Wednesday, October 26, 2016

The Kmartization of the Watch Industry

It is, to me at least, a simple question -

If you, the watch brand, list the MSRP of a watch at $1,250, you create an idea that maybe, just maybe $1,250 is a fair price to pay for it.  When you, the brand (or possibly a disgruntled or simply inept) distributor then place your watch on Mass Drop or Touch of Modern at a deeply discounted price, say $449, it is likely that you will achieve 3 things:

1.  You will sell more watches in one fell-swoop
2.  Perhaps more people will be aware of your watches than were before
3.  You guarantee anger and frustration from previous customers and retail partners while also not-so-subtly setting an expectation among the general public that the watch should be priced at the $449 level as opposed to even $1,000

Now I want to be 100% transparent about a few things - I do work with brands and represent a handful of them.  I have delved into the idea of partnering with a discount group buy concept to introduce a new brand.  And in fairness, it does get the word out quickly, but it also sets an unrealistic expectation about pricing - which will become a realistic expectation in the eyes of the customer.  The REAL price of the watch will continue to reflect the percentage that you discounted the watch in partnership with the group buy site. 

Further - I do not see anything wrong with what Mass Drop and Touch of Modern are doing.  The grey market has proven that there is too much supply and not nearly enough demand at a certain price point.  So to a large extent I think it is a case of "physician heal thyself".

But as the guy you ask to help "spread the good word" about your watches, let me share some honest feedback - while you might move some watches quickly, make some money quickly, and get your watch in front of several thousands of extra people, you have also directly informed the market place that your watches were over-priced (even if they weren't).  And most importantly, you have succeeded in losing the trust of your previous customers and retail partners.
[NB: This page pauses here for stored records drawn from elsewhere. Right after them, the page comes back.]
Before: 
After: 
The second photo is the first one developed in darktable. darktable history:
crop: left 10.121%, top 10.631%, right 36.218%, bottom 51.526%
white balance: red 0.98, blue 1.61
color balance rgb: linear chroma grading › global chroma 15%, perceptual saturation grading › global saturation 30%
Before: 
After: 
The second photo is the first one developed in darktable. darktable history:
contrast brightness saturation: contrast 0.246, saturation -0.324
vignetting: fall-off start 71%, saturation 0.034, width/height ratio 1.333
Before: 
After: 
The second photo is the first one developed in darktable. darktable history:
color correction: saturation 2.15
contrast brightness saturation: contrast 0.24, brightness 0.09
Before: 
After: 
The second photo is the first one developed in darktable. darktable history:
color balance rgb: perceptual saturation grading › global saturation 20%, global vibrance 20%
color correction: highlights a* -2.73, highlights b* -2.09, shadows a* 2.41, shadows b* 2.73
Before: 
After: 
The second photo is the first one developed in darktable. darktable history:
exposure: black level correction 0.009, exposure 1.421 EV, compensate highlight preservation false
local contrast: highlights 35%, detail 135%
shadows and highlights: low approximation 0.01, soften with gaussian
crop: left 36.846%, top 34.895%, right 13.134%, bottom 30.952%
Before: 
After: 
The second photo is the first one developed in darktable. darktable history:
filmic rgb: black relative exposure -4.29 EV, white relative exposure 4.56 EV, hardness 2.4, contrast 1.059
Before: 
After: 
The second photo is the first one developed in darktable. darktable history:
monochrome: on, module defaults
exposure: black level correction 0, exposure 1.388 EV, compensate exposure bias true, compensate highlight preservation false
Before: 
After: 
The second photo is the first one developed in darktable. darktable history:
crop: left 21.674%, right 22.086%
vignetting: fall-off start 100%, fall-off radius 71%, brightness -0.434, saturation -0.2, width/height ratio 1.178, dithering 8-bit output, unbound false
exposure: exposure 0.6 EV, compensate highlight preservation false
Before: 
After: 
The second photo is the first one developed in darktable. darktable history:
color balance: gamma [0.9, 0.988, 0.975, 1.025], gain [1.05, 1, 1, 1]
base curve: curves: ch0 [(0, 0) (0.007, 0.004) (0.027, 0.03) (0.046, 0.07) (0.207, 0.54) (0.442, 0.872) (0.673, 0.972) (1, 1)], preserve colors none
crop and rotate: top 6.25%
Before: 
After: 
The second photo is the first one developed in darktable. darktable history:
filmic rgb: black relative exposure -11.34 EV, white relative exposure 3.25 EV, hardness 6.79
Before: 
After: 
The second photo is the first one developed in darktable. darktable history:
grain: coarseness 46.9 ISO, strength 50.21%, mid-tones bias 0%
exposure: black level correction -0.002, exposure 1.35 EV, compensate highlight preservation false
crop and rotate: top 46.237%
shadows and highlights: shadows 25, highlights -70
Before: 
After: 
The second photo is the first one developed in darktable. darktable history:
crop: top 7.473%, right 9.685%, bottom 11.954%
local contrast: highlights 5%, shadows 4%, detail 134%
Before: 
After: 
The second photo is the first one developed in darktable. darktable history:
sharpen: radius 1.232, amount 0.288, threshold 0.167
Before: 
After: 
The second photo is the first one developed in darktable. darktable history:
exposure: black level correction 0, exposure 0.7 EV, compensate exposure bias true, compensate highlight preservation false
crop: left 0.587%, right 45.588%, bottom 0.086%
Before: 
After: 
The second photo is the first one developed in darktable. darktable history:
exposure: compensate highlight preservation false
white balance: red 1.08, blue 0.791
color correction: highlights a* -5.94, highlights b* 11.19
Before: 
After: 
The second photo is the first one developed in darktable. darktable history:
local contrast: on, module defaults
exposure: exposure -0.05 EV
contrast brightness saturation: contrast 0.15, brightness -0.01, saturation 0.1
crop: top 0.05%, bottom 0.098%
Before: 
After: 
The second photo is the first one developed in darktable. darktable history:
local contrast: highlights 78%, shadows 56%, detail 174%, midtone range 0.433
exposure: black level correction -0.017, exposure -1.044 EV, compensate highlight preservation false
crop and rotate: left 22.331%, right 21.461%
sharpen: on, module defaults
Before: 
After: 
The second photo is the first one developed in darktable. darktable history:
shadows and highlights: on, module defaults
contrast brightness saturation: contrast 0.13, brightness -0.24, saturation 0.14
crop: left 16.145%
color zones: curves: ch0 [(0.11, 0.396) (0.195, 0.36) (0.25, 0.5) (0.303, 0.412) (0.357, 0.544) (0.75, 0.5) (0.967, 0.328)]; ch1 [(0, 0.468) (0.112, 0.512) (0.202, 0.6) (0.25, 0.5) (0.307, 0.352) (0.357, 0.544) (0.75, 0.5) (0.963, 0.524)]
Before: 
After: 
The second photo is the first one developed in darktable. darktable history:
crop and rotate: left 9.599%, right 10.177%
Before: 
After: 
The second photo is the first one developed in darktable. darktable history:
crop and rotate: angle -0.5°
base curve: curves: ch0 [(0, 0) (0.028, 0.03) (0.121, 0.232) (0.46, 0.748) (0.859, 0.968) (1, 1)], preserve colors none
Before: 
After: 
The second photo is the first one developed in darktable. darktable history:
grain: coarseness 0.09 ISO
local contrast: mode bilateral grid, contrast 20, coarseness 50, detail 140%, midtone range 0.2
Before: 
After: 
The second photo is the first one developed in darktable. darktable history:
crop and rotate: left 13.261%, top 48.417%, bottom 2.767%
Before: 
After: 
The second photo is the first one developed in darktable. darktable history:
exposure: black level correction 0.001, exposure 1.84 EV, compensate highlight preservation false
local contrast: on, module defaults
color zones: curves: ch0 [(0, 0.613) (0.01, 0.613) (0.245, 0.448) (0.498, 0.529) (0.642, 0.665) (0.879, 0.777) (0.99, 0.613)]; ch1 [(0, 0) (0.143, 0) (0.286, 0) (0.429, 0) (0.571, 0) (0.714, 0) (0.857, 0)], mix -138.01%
And as we all know, trust is one of the most fragile things out there.  It takes years to gain, and seconds to lose.


  1. Sounds like brand suicide to me. you may get the word out quickly and widely, but to the wrong audience...furthermore you can never climb back up the price hill which in luxury strategy is a non sequitur.

    1. Just today I received an email from a company on Kickstarter asking us to post a review about their brand and to advertise it to our readers. I do not mind doing it for free as that is what a forum is for but I also do not want to see these type of watches on television channels with over inflated MSRPs and 6 value pays.

      We have a section for Mass Drop (deals) and we all know they are either overstock or slow movers. But if someone can purchase a watch for much less then the MSRP I am good with it. Most buyers of watches know that MSRP is bull. A google search will find deals all day. If companies continue to push the fake MSRP on buyers, the market will shrink even more.